_DESCRIPTION OF THE TASK:_ Return the text of all the records below, line by line, with no changes. Leave the pictures out of your answer.

_EXERCISE INPUTS:_
= = =

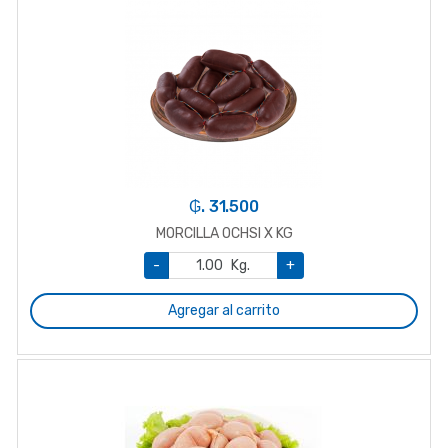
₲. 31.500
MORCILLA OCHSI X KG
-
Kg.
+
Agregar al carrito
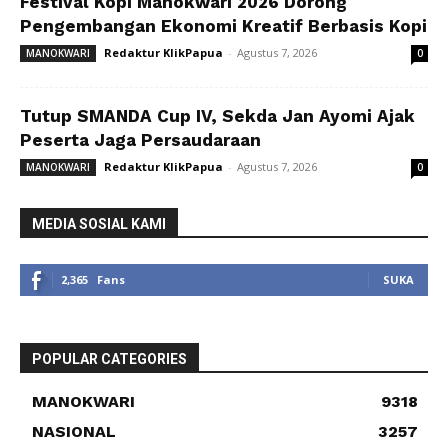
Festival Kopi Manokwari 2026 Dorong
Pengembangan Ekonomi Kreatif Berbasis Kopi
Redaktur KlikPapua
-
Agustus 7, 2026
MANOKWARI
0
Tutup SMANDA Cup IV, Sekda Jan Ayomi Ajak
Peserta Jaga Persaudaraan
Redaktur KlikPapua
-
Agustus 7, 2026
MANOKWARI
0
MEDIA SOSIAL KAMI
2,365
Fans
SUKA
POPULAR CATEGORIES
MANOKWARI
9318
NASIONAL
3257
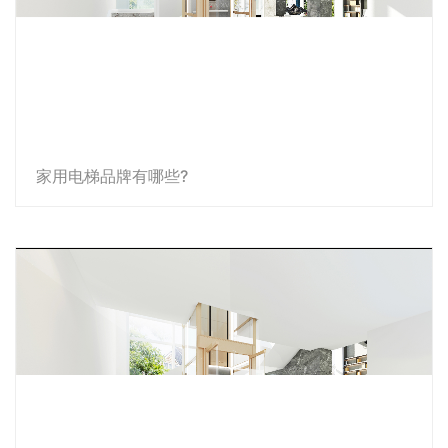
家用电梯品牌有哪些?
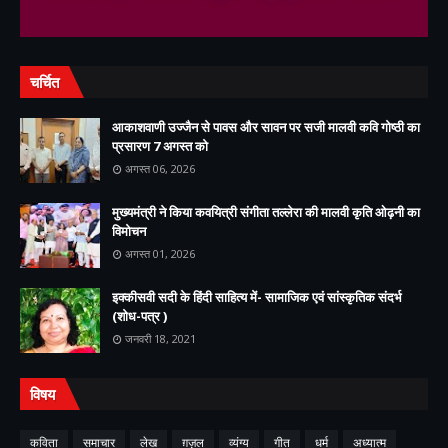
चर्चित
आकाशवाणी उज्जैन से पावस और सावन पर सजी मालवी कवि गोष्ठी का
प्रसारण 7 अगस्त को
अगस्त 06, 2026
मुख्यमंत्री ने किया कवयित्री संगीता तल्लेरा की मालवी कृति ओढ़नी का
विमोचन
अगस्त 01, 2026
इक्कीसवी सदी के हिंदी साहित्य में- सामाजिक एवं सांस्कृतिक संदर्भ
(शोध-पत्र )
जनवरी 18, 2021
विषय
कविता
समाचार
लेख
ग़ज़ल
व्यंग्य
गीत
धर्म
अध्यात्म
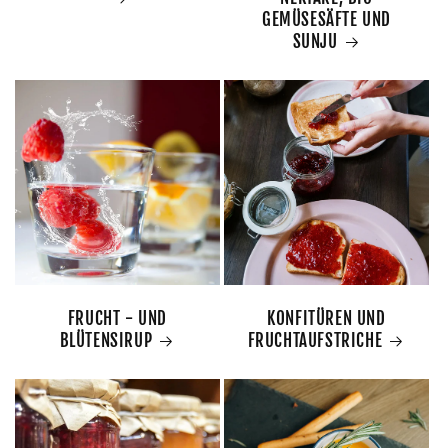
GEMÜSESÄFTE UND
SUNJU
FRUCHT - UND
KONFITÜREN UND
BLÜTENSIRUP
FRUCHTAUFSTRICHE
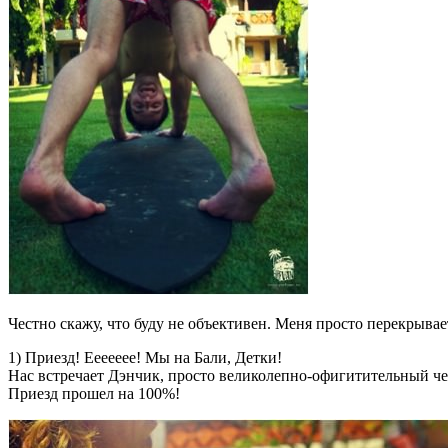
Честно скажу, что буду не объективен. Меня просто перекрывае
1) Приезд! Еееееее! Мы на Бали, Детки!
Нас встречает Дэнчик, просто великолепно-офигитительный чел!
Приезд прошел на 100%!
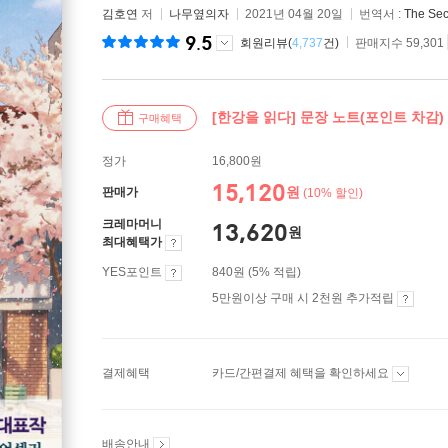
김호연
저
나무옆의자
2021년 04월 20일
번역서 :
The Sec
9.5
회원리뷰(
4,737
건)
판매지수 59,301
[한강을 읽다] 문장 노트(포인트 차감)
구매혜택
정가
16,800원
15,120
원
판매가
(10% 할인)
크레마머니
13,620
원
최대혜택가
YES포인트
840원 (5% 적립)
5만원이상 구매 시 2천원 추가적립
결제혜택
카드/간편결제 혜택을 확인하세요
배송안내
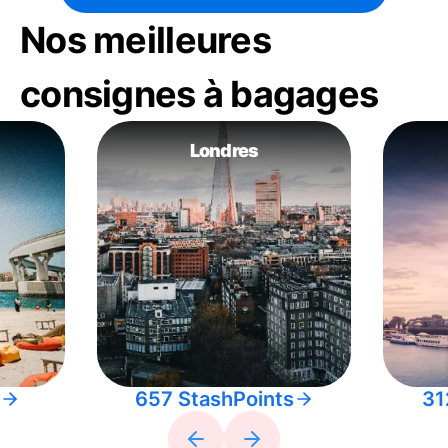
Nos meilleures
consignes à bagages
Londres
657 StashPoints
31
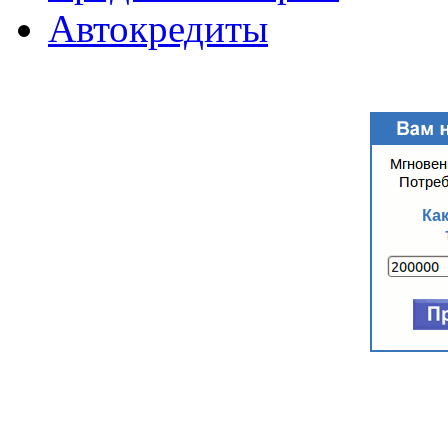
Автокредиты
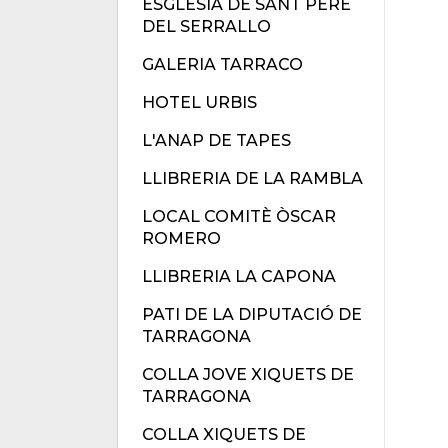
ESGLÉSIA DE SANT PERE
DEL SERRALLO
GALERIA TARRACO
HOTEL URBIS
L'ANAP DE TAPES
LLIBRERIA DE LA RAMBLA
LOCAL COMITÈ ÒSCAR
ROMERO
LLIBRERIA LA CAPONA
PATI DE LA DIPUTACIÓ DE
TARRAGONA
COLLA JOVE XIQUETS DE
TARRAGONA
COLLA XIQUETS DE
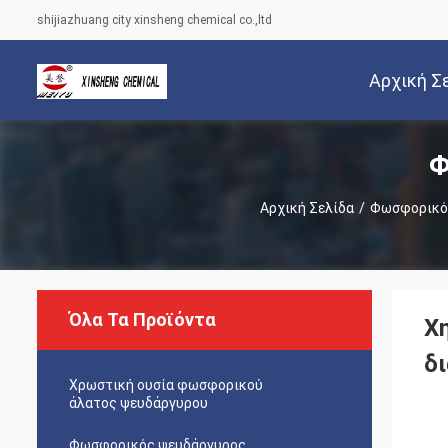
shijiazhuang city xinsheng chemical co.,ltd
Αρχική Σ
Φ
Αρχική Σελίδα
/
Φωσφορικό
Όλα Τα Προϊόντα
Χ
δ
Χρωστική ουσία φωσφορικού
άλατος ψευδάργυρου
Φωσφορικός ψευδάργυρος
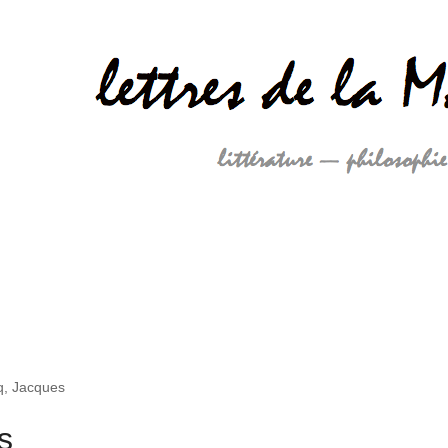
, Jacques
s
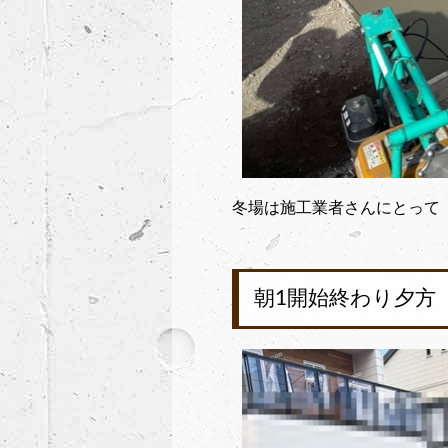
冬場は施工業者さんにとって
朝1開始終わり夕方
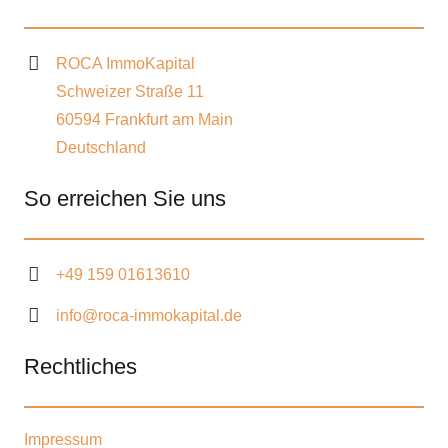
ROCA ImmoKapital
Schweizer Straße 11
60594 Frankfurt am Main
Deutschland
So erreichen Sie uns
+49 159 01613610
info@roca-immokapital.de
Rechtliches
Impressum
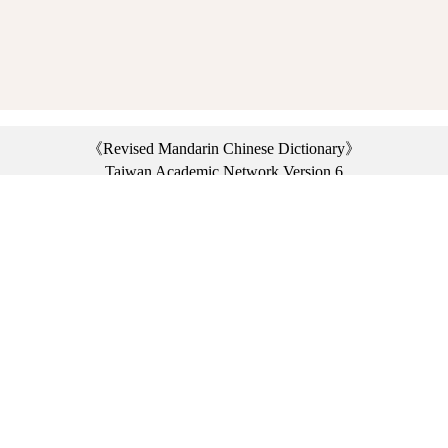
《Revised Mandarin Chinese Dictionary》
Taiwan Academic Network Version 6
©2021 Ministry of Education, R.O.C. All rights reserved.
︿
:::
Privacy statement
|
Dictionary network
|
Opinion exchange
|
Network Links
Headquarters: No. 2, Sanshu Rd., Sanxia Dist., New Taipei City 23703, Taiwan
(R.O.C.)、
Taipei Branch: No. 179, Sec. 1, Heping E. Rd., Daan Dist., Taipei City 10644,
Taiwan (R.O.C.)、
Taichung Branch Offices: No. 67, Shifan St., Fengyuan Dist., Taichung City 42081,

= = =

_WRITTEN ANSWER:_
₲. 31.500
MORCILLA OCHSI X KG
-
Kg.
+
Agregar al carrito
Festival Kopi Manokwari 2026 Dorong
Pengembangan Ekonomi Kreatif Berbasis Kopi
Redaktur KlikPapua
-
Agustus 7, 2026
MANOKWARI
0
Tutup SMANDA Cup IV, Sekda Jan Ayomi Ajak
Peserta Jaga Persaudaraan
Redaktur KlikPapua
-
Agustus 7, 2026
MANOKWARI
0
MEDIA SOSIAL KAMI
2,365
Fans
SUKA
POPULAR CATEGORIES
MANOKWARI
9318
NASIONAL
3257
家用电梯品牌有哪些?
चर्चित
आकाशवाणी उज्जैन से पावस और सावन पर सजी मालवी कवि गोष्ठी का
प्रसारण 7 अगस्त को
अगस्त 06, 2026
मुख्यमंत्री ने किया कवयित्री संगीता तल्लेरा की मालवी कृति ओढ़नी का
विमोचन
अगस्त 01, 2026
इक्कीसवी सदी के हिंदी साहित्य में- सामाजिक एवं सांस्कृतिक संदर्भ
(शोध-पत्र )
जनवरी 18, 2021
विषय
कविता
समाचार
लेख
ग़ज़ल
व्यंग्य
गीत
धर्म
अध्यात्म
GEMÜSESÄFTE UND
SUNJU
FRUCHT - UND
KONFITÜREN UND
BLÜTENSIRUP
FRUCHTAUFSTRICHE
Честно скажу, что буду не объективен. Меня просто перекрывае
1) Приезд! Еееееее! Мы на Бали, Детки!
Нас встречает Дэнчик, просто великолепно-офигитительный чел!
Приезд прошел на 100%!
김호연
저
나무옆의자
2021년 04월 20일
번역서 :
The Sec
9.5
회원리뷰(
4,737
건)
판매지수 59,301
[한강을 읽다] 문장 노트(포인트 차감)
구매혜택
정가
16,800원
15,120
원
판매가
(10% 할인)
크레마머니
13,620
원
최대혜택가
YES포인트
840원 (5% 적립)
5만원이상 구매 시 2천원 추가적립
결제혜택
카드/간편결제 혜택을 확인하세요
배송안내
Nos meilleures
consignes à bagages
Londres
657 StashPoints
31
Автокредиты
ESGLÉSIA DE SANT PERE
DEL SERRALLO
GALERIA TARRACO
HOTEL URBIS
L'ANAP DE TAPES
LLIBRERIA DE LA RAMBLA
LOCAL COMITÈ ÒSCAR
ROMERO
LLIBRERIA LA CAPONA
PATI DE LA DIPUTACIÓ DE
TARRAGONA
COLLA JOVE XIQUETS DE
TARRAGONA
COLLA XIQUETS DE
shijiazhuang city xinsheng chemical co.,ltd
Αρχική Σ
Φ
Αρχική Σελίδα
/
Φωσφορικό
Όλα Τα Προϊόντα
Χ
δ
Χρωστική ουσία φωσφορικού
άλατος ψευδάργυρου
Φωσφορικός ψευδάργυρος
, Jacques
s
冬場は施工業者さんにとって
朝1開始終わり夕方
ROCA ImmoKapital
Schweizer Straße 11
60594 Frankfurt am Main
Deutschland
So erreichen Sie uns
+49 159 01613610
info@roca-immokapital.de
Rechtliches
Impressum
《Revised Mandarin Chinese Dictionary》
Taiwan Academic Network Version 6
©2021 Ministry of Education, R.O.C. All rights reserved.
︿
:::
Privacy statement
|
Dictionary network
|
Opinion exchange
|
Network Links
Headquarters: No. 2, Sanshu Rd., Sanxia Dist., New Taipei City 23703, Taiwan
(R.O.C.)、
Taipei Branch: No. 179, Sec. 1, Heping E. Rd., Daan Dist., Taipei City 10644,
Taiwan (R.O.C.)、
Taichung Branch Offices: No. 67, Shifan St., Fengyuan Dist., Taichung City 42081,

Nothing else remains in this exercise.